● EXERCISE DETAILS
Continue the article on India's top-ranked boys boarding schools from where it stops.

● PASSAGE TO READ
☆ ☆ ☆ ☆

This year, TDS is obliged to share the winner’s podium with The Scindia School, Gwalior (SSG), founded by the late Maharaja Mahadeo Scindia of Gwalior in 1897 as The Sardars’ School for the education of the progeny of the princely families of British India. Renamed The Scindia School in 1933, over the past half century it has evolved into a highly-respected private CBSE (Delhi) class VI-XII boys boarding school, which offers a carefully calibrated mix of contemporary digitally-enabled English medium education to 560 boys within the scenic grounds of Gwalior Fort.
“We are humbled and deeply honoured to learn that SSG is ranked the #1 boys boarding school in India and Madhya Pradesh in the latest EWISR 2019-20. This honour bestowed upon us by your sample respondents is the culmination of the continuous efforts and hard work of all our stakeholders to develop SSG into a truly world-class school. The recognition is a stimulating endorsement that as a community, we are moving in the right direction,” says Dr. Madhav Deo Saraswat, an English and Hindi alum of Agra University and former Doon School teacher (1989-2005), founder principal of the Orchid International School, Nashik and CEO of the Sapkal Knowledge City, Nashik (Maharashtra), appointed principal of SSG in 2015.
Saraswat is especially pleased that SSG is first or second ranked on seven of the 14 parameters of K-12 education excellence according to which schools have been assessed by EW’s sample respondents. While modestly side-stepping the highest score awarded to SSG on the parameter of leadership, Saraswat attributes the “transformation of the school in recent years” and the excellent scores awarded to it by this year’s sample respondents, to the “unending support of the board of governors”.
Among the other boys boarding schools awarded higher rank by this year’s 12,213 sample respondents are Mayo College, Ajmer at #2 co-ranked with Welham Boys, Dehradun (#2 in 2018-19), St. George’s College, Mussoorie #3 (5), St. Paul’s, Darjeeling #4 (5) and Birla Vidyamandir, Nainital #5 (6). The consistently high ranked Bishop Cotton, Shimla which is ranked #4 (3) completes the Top 5 table.

☆ ☆ ☆ ☆

● EXERCISE DATA
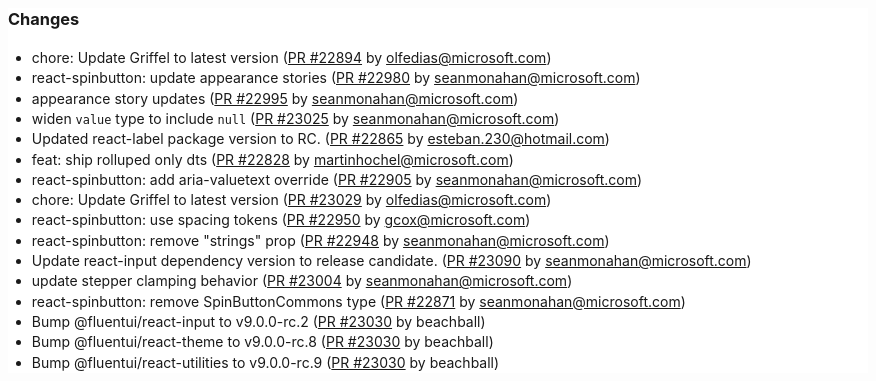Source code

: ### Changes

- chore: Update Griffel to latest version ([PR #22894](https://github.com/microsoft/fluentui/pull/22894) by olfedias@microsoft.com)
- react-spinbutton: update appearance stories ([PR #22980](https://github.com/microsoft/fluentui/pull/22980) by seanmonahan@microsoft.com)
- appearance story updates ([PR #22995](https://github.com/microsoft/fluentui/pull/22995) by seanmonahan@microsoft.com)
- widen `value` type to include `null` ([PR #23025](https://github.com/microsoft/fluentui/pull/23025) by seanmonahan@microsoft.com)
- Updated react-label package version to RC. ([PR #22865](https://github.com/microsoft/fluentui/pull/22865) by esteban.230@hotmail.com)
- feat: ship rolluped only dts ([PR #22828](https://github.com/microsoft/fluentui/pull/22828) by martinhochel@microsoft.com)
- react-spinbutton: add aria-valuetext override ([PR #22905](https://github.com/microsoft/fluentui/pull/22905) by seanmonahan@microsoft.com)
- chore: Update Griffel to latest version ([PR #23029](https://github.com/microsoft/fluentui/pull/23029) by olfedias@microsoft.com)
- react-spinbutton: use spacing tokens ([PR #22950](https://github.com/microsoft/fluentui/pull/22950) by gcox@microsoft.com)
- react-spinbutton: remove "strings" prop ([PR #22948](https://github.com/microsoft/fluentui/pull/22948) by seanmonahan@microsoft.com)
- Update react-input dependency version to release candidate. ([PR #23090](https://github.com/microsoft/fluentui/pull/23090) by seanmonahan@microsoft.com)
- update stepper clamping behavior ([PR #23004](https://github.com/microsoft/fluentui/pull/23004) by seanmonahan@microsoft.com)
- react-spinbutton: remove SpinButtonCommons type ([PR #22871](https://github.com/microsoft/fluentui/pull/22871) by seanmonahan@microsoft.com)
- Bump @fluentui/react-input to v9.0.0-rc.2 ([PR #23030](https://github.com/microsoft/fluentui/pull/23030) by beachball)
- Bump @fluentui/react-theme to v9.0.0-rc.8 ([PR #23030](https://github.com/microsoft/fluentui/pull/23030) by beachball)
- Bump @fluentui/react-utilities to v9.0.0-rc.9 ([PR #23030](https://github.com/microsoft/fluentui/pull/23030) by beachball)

☆ ☆ ☆ ☆

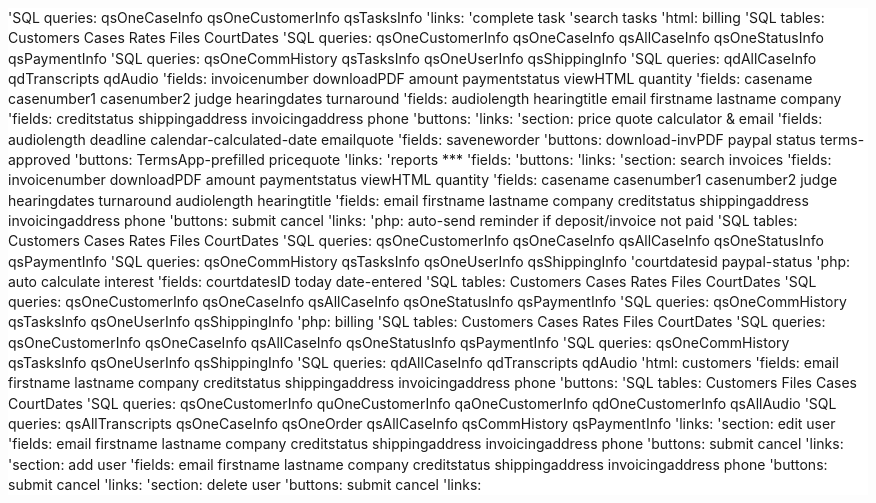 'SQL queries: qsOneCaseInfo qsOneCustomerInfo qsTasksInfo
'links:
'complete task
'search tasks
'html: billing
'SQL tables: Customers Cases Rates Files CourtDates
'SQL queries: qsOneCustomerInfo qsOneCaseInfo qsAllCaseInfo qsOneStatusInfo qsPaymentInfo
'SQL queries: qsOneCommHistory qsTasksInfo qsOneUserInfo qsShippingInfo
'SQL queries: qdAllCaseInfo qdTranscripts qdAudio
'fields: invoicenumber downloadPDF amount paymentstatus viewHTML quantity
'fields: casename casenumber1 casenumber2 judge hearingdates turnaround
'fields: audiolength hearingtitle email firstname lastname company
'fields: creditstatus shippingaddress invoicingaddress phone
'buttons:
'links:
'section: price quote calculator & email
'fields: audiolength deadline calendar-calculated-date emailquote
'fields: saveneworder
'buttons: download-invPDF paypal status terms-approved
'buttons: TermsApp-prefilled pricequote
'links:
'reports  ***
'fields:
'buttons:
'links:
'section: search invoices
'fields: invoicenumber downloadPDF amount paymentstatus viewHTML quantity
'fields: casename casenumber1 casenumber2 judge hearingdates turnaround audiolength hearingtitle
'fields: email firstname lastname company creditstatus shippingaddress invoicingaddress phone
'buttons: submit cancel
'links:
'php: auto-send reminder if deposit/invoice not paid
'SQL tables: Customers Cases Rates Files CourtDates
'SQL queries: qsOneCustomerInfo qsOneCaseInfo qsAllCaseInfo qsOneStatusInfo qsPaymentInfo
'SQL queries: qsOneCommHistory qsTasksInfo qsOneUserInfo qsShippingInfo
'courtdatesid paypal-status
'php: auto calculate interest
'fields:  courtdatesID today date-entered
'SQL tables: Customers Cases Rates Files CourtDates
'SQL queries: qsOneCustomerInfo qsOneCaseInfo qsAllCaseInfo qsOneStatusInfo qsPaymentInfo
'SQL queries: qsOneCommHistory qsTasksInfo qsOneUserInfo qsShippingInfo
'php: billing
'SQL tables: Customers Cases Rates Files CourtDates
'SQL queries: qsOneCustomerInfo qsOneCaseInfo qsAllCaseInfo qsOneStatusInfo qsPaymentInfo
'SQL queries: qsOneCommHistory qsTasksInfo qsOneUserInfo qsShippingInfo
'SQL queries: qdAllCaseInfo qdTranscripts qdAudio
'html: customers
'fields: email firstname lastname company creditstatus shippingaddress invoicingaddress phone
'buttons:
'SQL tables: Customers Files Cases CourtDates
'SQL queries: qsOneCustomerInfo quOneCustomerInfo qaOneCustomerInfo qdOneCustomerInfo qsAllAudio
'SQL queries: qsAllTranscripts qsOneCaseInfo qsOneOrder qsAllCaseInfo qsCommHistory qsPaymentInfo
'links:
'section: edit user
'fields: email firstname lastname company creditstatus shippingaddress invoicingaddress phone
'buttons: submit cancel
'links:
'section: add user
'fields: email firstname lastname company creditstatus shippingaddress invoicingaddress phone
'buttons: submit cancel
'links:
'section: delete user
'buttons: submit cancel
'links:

☆ ☆ ☆ ☆

● OUTPUT OF THE EXERCISE
“Right from the time a child is admitted into class V, our objective is to ensure his holistic development inside the classroom and on the sports field. Our management and teachers are fully focused on developing our students into young men with well-balanced personalities, individuals capable of making their way in the world and invested with the values to make it a better place for the less-privileged. But while we are pleased about our rise in public esteem, we are conscious that every day brings new challenges and we have to prepare our children to confront these challenges and cross many milestones,” says Bro. Tomy, former principal of St. Joseph’s Coonoor and St. Patrick’s, Angamaly, Kerala who was appointed principal of SGM in 2014. Currently, SGM has 762 boys mentored by 60 teachers on its muster rolls.
“In BPS, we take EW’s 14 parameters of excellence by which schools are rated and ranked in the annual EWISR, very seriously. Therefore, we are delighted that BPS has been able to sustain its ranking within the Top 10 boarding schools of the country for the past five years. This year’s # 6 ranking — our highest ever — is a great motivation factor and has given impetus to our journey towards excellence,” says Capt. (Indian Navy) Alokesh Sen, a chemistry and education postgrad of Utkal University who was appointed principal of BPS after 23 years of service in the education wing of the Indian Navy in 2010. Currently, BPS has 1,050 boys mentored by 95 teachers on its musters.
Further down the 30-strong league table of the country’s sufficiently well-known boys boarding schools, among the institutions which have improved their ranking this year are Guru Nanak Fifth Centenary, Mussoorie #7 (9), Rashtriya Military School, Bangalore #8 (9), G.D. Birla Memorial, Ranikhet #9 (10) — remarkably four Birla boys boarding schools are ranked among the Top 10 this year — St. Joseph’s, North Point, Darjeeling #10 (11) several government of India Sainik schools, and the B.K. Birla Centre for Education, Pune #14 (16).